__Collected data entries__
══════

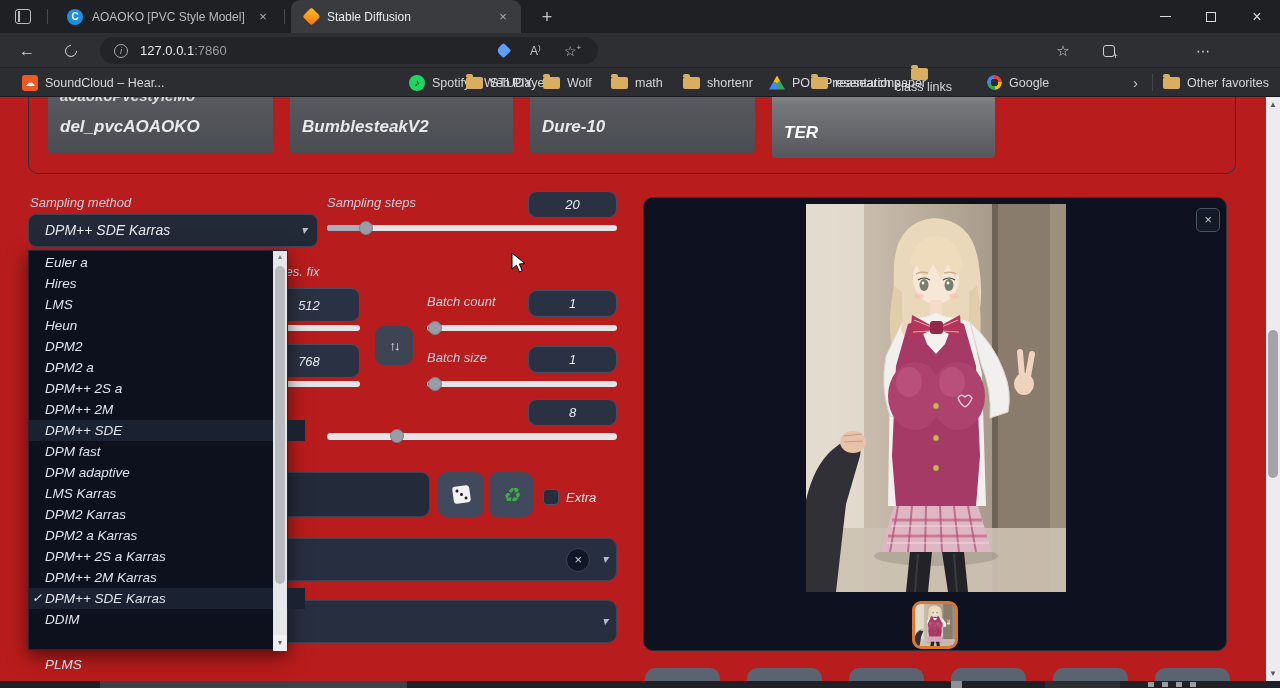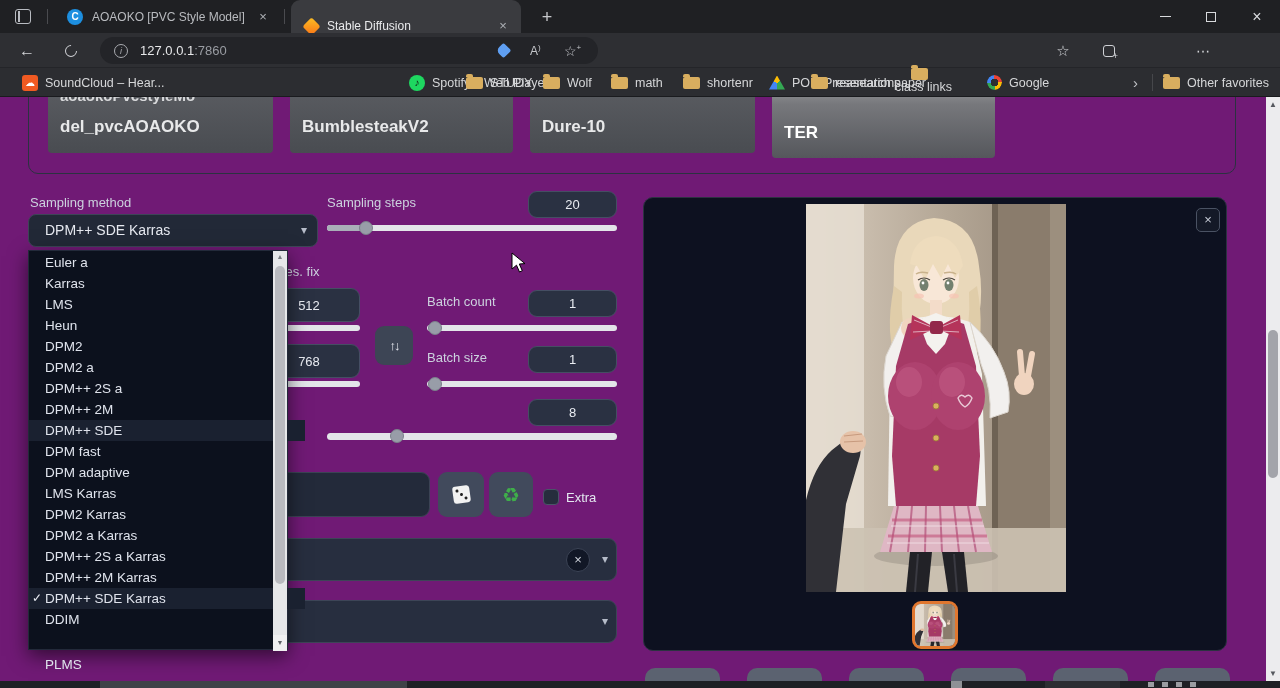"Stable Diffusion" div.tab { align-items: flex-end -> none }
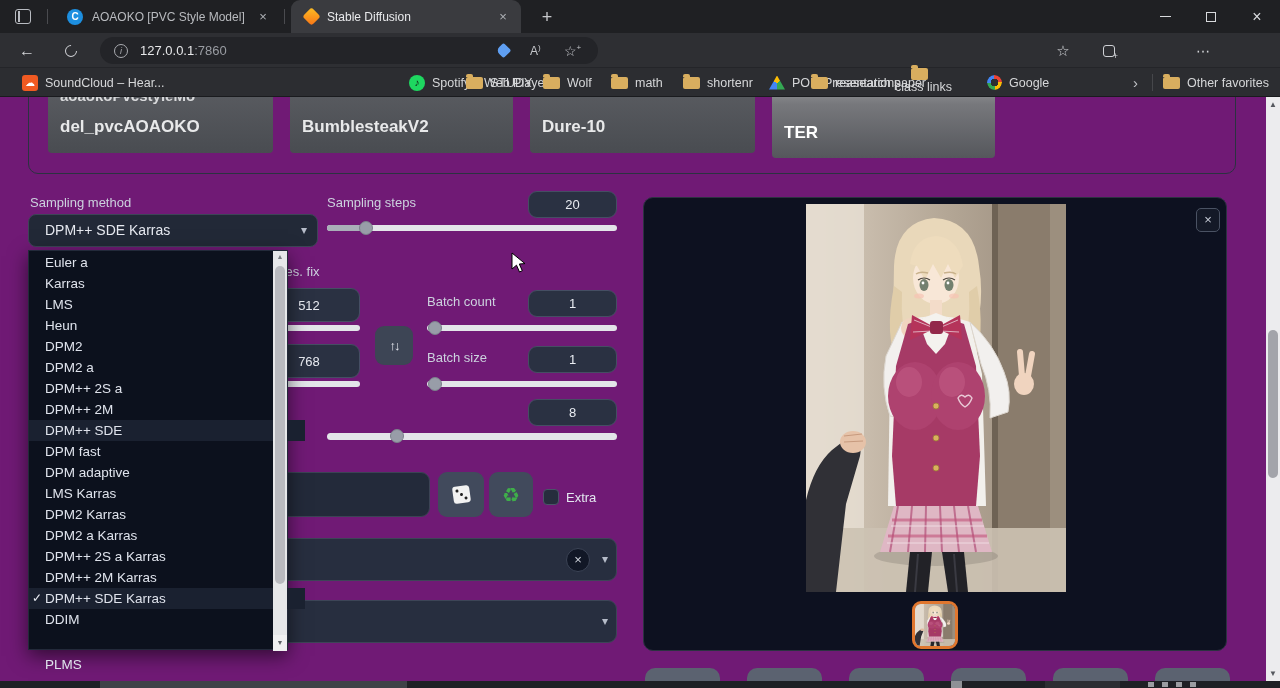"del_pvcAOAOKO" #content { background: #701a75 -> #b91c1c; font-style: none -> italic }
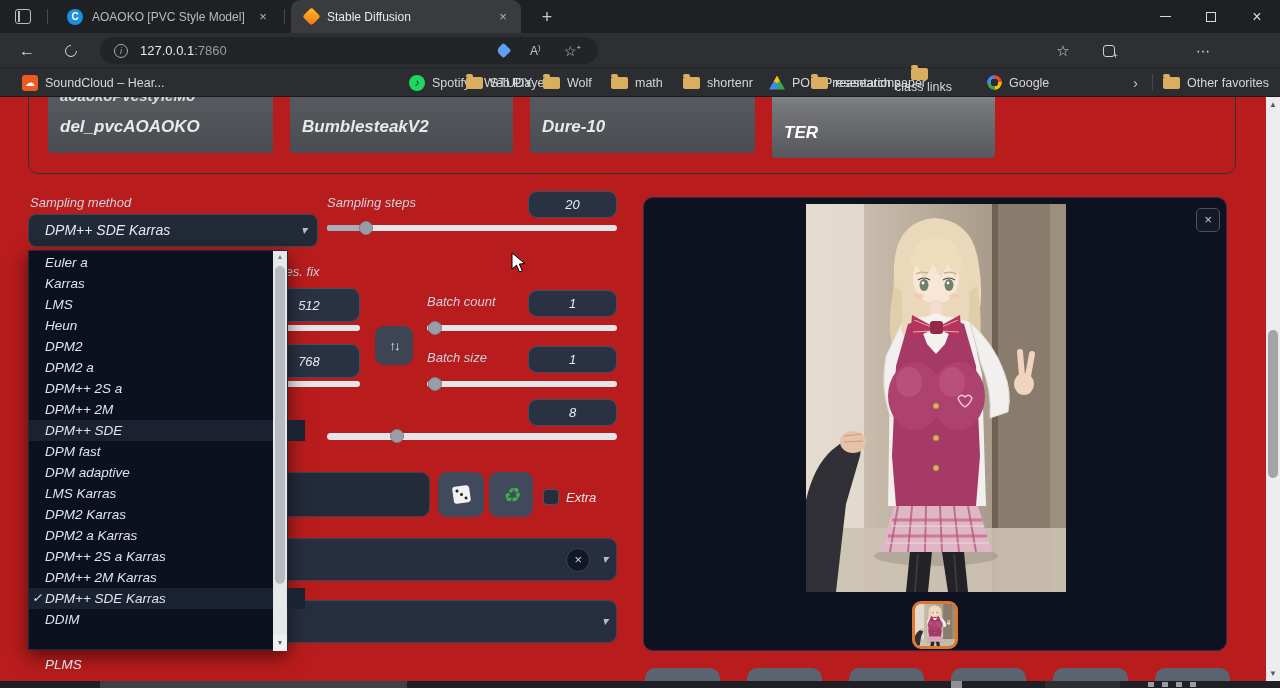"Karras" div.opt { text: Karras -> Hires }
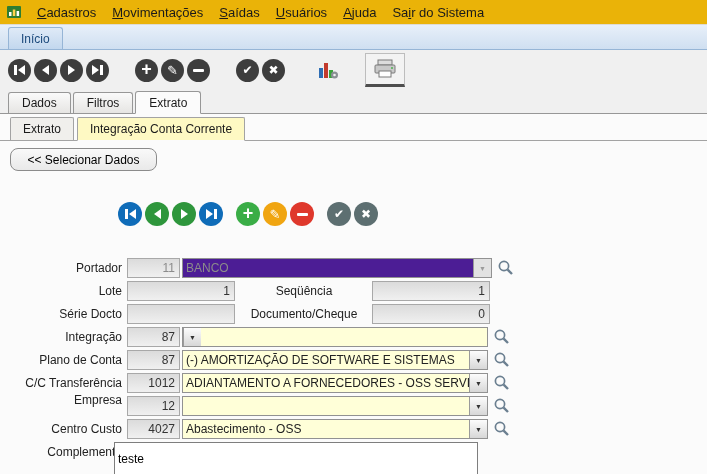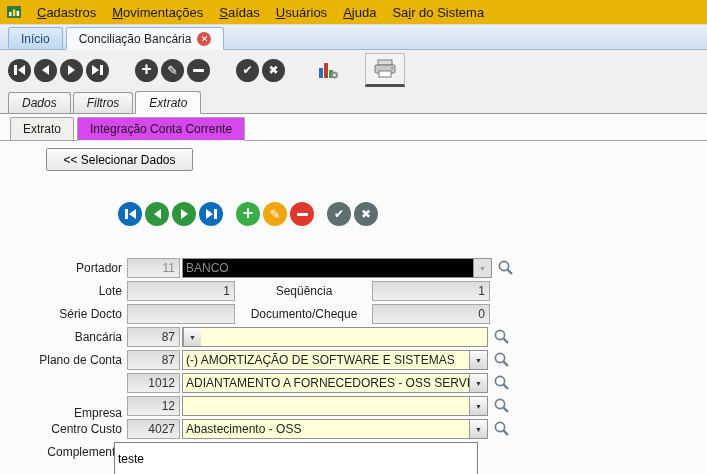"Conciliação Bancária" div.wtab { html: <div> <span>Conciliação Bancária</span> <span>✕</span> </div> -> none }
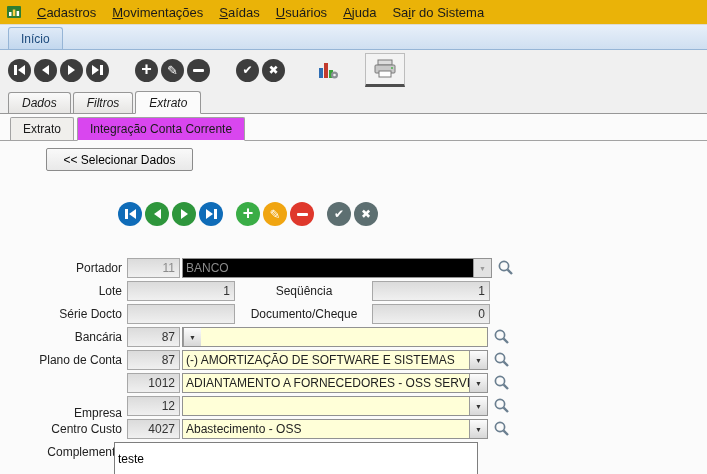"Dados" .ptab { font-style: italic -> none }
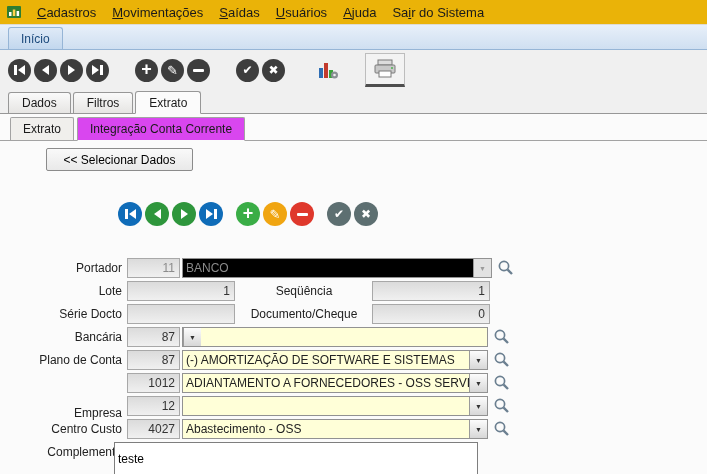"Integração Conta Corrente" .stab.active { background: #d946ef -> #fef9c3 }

══════

__PROBLEM TO WORK ON__
Transcribe every entry above exactly as it stands, but skip the images.

__PROBLEM SOLUTION__
"Stable Diffusion" div.tab { align-items: flex-end -> none }
"del_pvcAOAOKO" #content { background: #701a75 -> #b91c1c; font-style: none -> italic }
"Karras" div.opt { text: Karras -> Hires }
"Conciliação Bancária" div.wtab { html: <div> <span>Conciliação Bancária</span> <span>✕</span> </div> -> none }
"Dados" .ptab { font-style: italic -> none }
"Integração Conta Corrente" .stab.active { background: #d946ef -> #fef9c3 }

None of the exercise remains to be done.